In action against Belgium for England U19s in 2014

 

My England career began with the U18s and ironically I was in the same squad as my old friends Dele and Brendan, who were now with MK Dons, for some games at St. George’s Park to start with.

From there I went into the U19s and had a couple of games for the U20s, including one in France just before the tragic shootings in Paris of November 2015.
We flew back home and the coach, Keith Downing, told me I'd be joining up with the U21s when we landed as they had a game in Brighton with Switzerland.

That was my first time working under Gareth Southgate and a few months later, it was with the U21s where I’d say I tasted my first real achievement in football when we won the Toulon Tournament in 2016.

It was the first time England had won it for quite a few years, and even though I missed the final game through injury, it was great to be involved in and you could see what Gareth and Steve were starting to build in the way they worked.

Going to the U21 Euros Finals in Poland the year after was decent and getting to the semi-finals was a great experience to be involved in.

It’s a big competition and the pressure on those tournaments compared to the younger age groups is something different so I’m looking forward to being involved again next summer in Italy, if I’m selected.

There’s such a strong squad for the U21s at the moment, there’s so many good players that you could form two teams from them all and if they played each other, it’d probably be a draw.

From being involved with them, I know there’s a real confidence in the squad that we can go and win that next summer.

For now though, I’m still buzzing about my involvement with the senior squad.
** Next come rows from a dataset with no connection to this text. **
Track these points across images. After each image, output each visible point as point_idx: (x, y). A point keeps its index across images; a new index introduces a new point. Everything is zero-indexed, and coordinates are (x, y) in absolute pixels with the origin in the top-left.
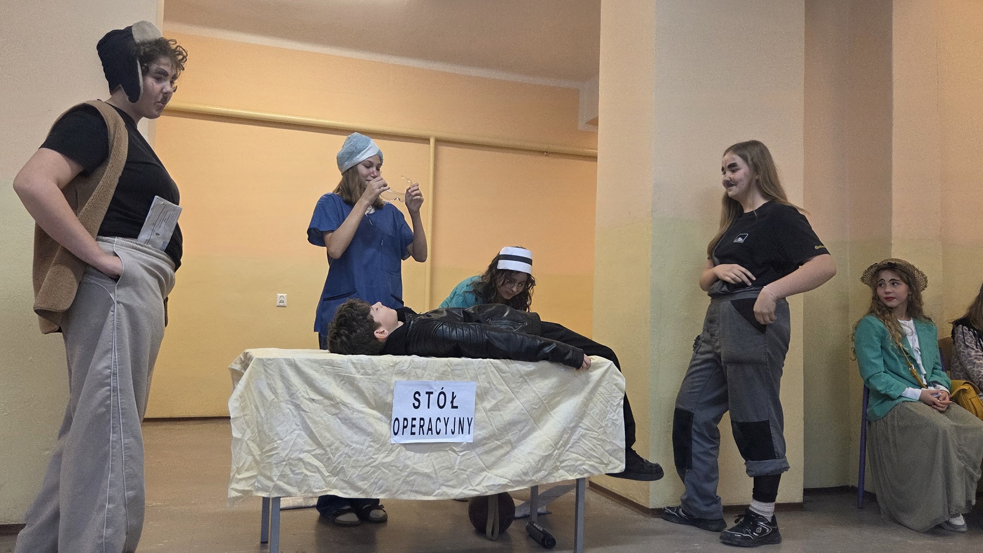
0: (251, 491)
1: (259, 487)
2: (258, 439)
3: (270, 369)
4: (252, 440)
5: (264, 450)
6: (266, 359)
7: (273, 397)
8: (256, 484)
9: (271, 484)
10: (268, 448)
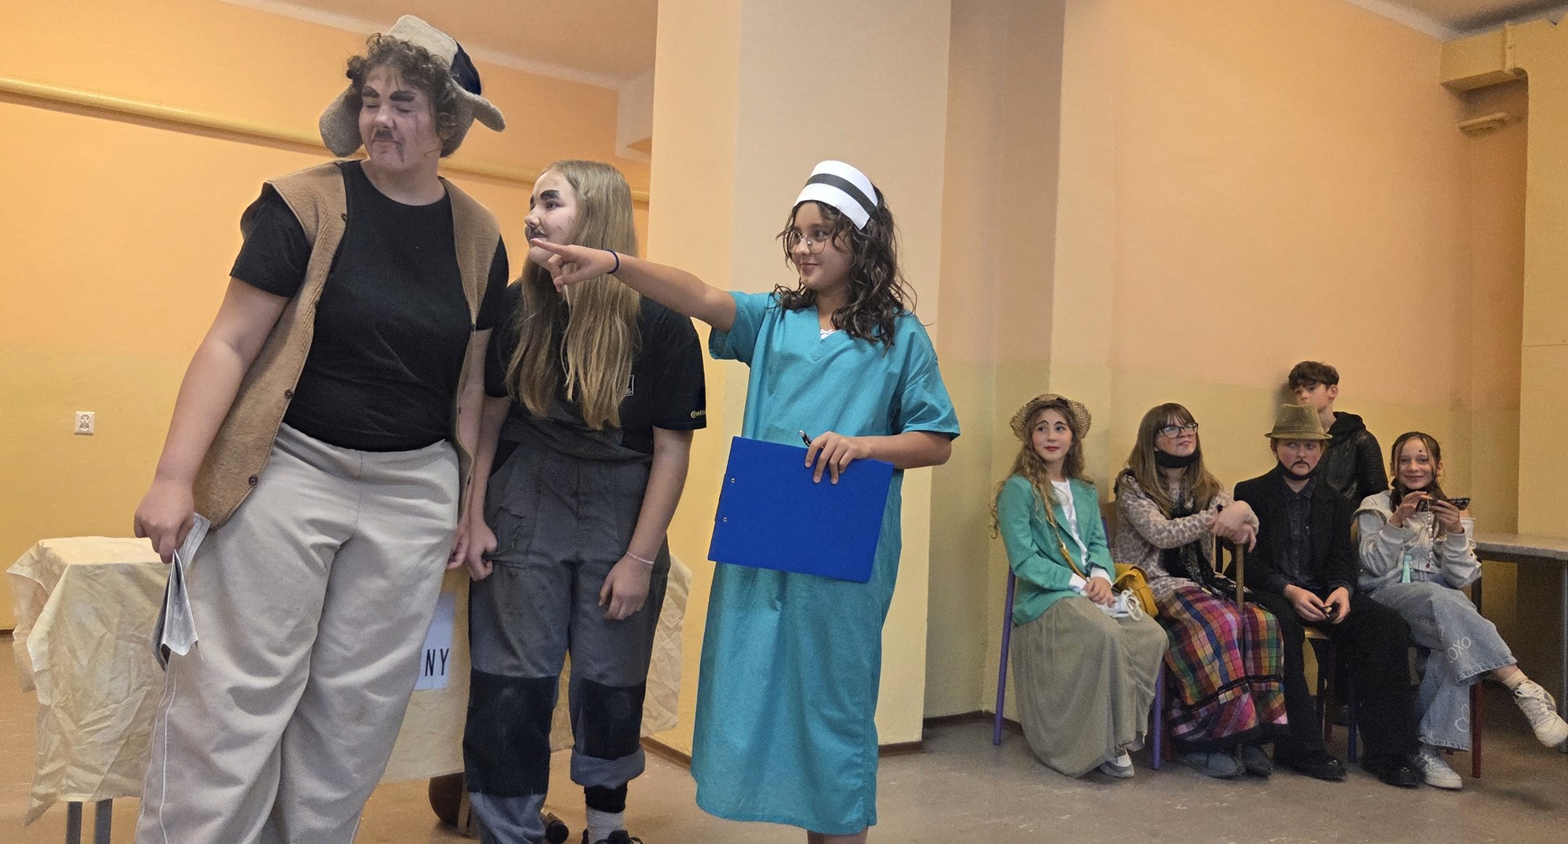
0: (54, 794)
1: (69, 786)
2: (72, 703)
3: (99, 584)
4: (62, 707)
5: (82, 723)
6: (92, 566)
7: (103, 630)
8: (64, 781)
9: (96, 779)
10: (89, 718)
Making my debut last month was just a massive achievement for me and something that I’ve worked towards for my whole life.

On my debut against Switzerland at the King Power Stadium last month, a proud moment for me and my family

 

Coming on as a sub is one thing, but you want to be playing every international and starting the games and that’s everyone’s aim.

For now though, I just need to keep working hard at Leicester, putting in the performances and then working hard to impress the staff and players with England to show that I’m good enough at this level.

And if I get my chance this month, I just need to try and take it.